Consumer prices are forecast to rise 5.14 percent, also the most since 2008, according to a document on the government’s 2012 budget proposal distributed by the Finance Ministry in Quito today.
The administration of President Rafael Correa is calling for a 2012 budget deficit of $4.23 billion.
The South American nation has had limited access to foreign credit since defaulting on $3.2 billion of international bonds in 2008 and 2009. Under Correa, the government has tapped China for $7.25 billion in loans, or 16 percent of the country’s total outstanding debt, and relied on new taxes and windfall oil profits to finance spending.
Ecuador, the Organization of Petroleum Exporting Countries’ smallest member, forecast oil prices will average $79.7 a barrel in 2012, according to the Finance Ministry document.

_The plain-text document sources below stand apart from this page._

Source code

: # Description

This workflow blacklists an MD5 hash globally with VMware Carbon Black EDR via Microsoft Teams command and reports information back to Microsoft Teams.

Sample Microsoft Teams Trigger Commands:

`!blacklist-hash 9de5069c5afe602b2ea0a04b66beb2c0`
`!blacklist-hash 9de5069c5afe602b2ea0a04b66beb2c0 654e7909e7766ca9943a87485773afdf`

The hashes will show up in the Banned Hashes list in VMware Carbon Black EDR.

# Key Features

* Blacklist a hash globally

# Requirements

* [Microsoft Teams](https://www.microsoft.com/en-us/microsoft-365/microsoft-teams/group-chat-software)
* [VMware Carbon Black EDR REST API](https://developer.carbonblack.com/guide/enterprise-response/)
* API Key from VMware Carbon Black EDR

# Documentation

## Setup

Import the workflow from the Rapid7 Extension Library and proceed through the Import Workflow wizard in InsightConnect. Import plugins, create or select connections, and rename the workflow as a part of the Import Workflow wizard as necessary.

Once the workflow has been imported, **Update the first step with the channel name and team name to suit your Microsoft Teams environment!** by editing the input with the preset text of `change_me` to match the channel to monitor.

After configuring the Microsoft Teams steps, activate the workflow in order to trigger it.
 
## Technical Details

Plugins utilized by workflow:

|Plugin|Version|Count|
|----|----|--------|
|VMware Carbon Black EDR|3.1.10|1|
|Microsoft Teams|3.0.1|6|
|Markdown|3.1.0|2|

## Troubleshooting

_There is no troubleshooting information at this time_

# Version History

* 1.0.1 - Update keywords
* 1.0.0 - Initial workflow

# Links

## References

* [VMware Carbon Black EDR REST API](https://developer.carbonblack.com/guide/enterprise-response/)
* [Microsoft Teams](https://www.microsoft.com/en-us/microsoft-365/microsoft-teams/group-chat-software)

Correa last month announced plans to raise taxes for the ninth time since 2007, almost doubling beer prices and raising fees on cigarettes and capital exports. The new taxes would generate at least $905 million, according to government estimates compiled by Bloomberg.
Ecuador, which has defaulted on foreign debt twice since 1999, plans to sell international bonds this year or next to test the appetite for the country’s notes, Correa said in August. The government is also seeking additional bilateral loans from countries such as China and Russia to finance public spending, he said.